Rules & Standards (#46)
Rules simplify choices, thus, rules reduce noise. Standards invite flexibility, introduce noise. Traditions can justify or hide noise. Algorithms are like rules, may include bias.
Every environment we operate within provides guidance to accepted behaviors and shapes the way we make decisions. We know that we have to reassess this guidance from time-to-time. We may establish an expiration date when making choices to trigger our future validation (Reconsideration & Judgement). Every environment contains detrimental noise.
We recognize that noise may negatively impact our judgements so we seek methods to remove noise when making decisions. We establish rules which provide us clear direction on how to proceed, that give our judgement focus. Rules simplify choices, thus, rules reduce noise.
In some cases a rule can be too restrictive, yet we still appreciate guidance to help us determine our course, so we create standards. Standards — which allow for more discretion in decision-making than rules — invite flexibility, allow for situational adjustments, and by their nature, introduce noise. Since we fail to recognize noise in our decision making, we can be subject to using a standard when we should prefer to use a rule. Establishing a rule is hard work, setting standards is easier — we challenge ourselves to ensure we aren't simply taking the easier road when the harder road would serve us better.
Traditions, which we follow due to previously established norms, can provide air cover for existing noise. Traditions provide a quick path to an accepted solution, yet they come embedded with community pressure to accept them. Traditions aren't as defined as rules, yet carry more weight than standards. Traditions can justify or hide noise.
Algorithms are like rules, they are specific, the outcome of algorithms is predictable and fixed. Therefore, algorithms reduce noise. They may however include instances of bias, which is discrimination that can be built into a system or judgement.

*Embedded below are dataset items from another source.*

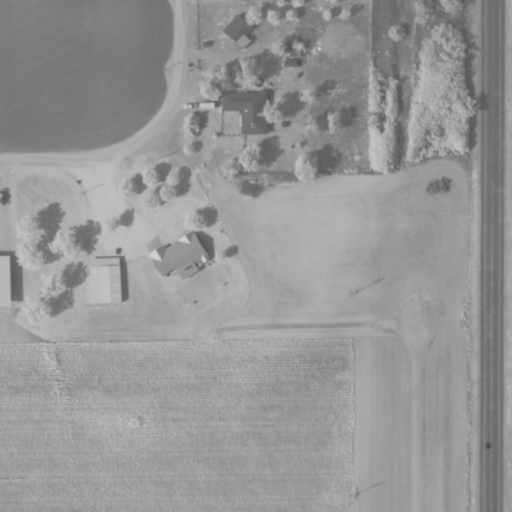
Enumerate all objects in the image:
building: (237, 32)
road: (175, 79)
building: (247, 110)
road: (68, 160)
building: (179, 256)
road: (493, 256)
building: (4, 281)
building: (103, 284)
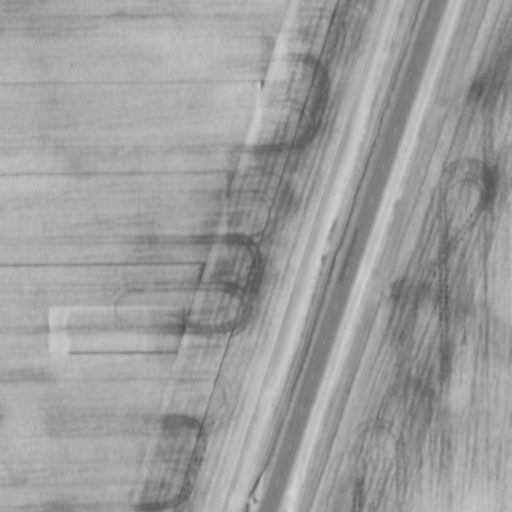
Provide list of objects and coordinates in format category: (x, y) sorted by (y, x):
road: (350, 256)
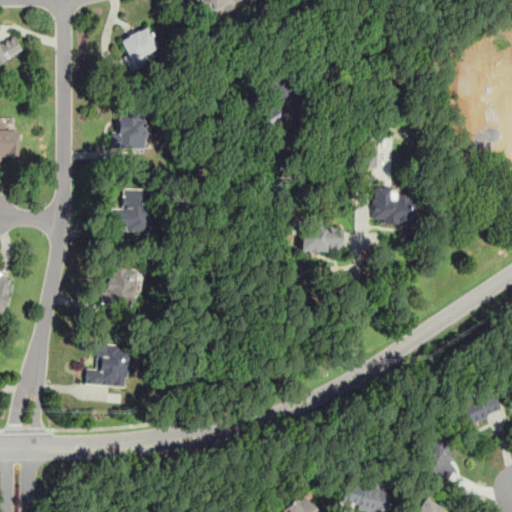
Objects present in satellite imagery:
building: (220, 5)
building: (7, 46)
building: (136, 47)
building: (137, 47)
building: (283, 91)
building: (495, 105)
building: (270, 113)
building: (127, 129)
building: (7, 138)
building: (7, 139)
building: (367, 154)
building: (368, 154)
building: (387, 205)
building: (388, 207)
building: (128, 209)
building: (131, 209)
road: (30, 216)
road: (193, 223)
road: (60, 226)
building: (317, 237)
building: (318, 238)
building: (324, 269)
building: (117, 285)
building: (120, 285)
building: (2, 289)
road: (355, 294)
building: (108, 365)
building: (106, 366)
road: (355, 375)
building: (475, 408)
building: (477, 408)
road: (106, 427)
road: (24, 430)
road: (90, 445)
building: (437, 456)
building: (437, 458)
road: (17, 480)
building: (364, 497)
building: (365, 498)
building: (300, 506)
building: (301, 506)
building: (427, 506)
building: (429, 506)
road: (511, 511)
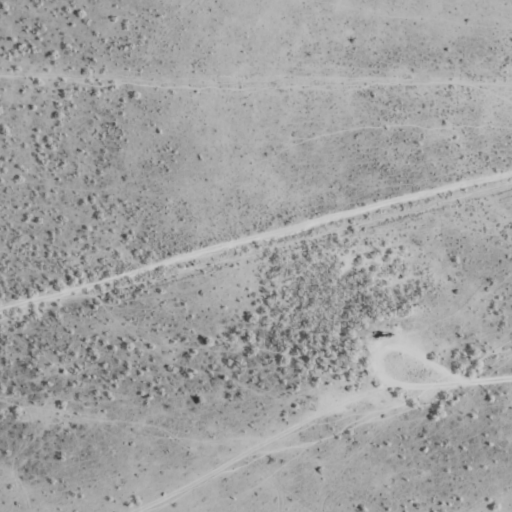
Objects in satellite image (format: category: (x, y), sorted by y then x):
road: (256, 243)
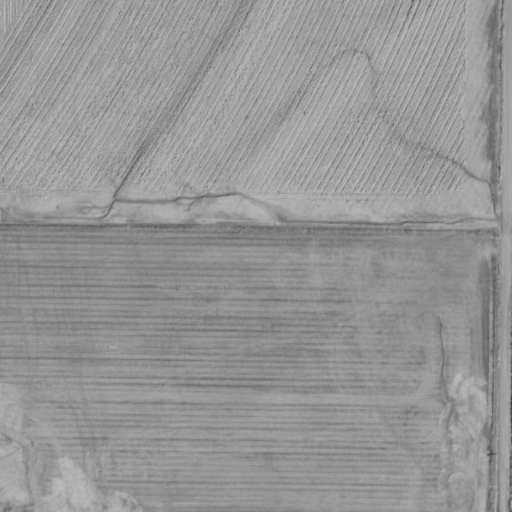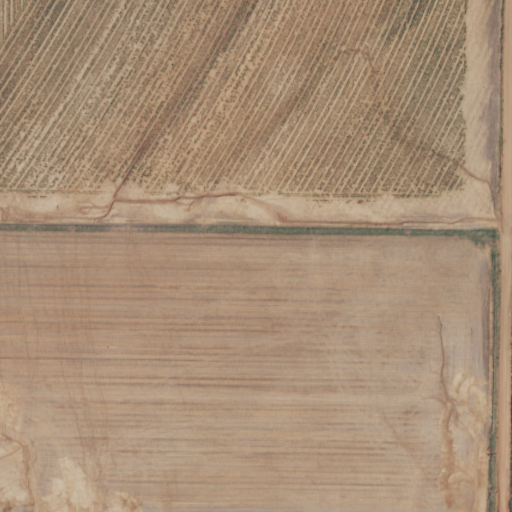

To see the difference between bias and noise, consider your bathroom scale. If on average the readings it gives are too high (or too low), the scale is biased. If it shows different readings when you step on it several times in quick succession, the scale is noisy. -Daniel Kahneman, Noise: A Flaw in Human Judgement
We seek to establish rules and algorithms where ever we can to limit the influence of noise. We acknowledge the role tradition plays, as long as it doesn't provide a haven for unwanted noise. We leverage standards when more discretion is warranted, keenly aware that noise seeks this path to place a foothold in our decisions.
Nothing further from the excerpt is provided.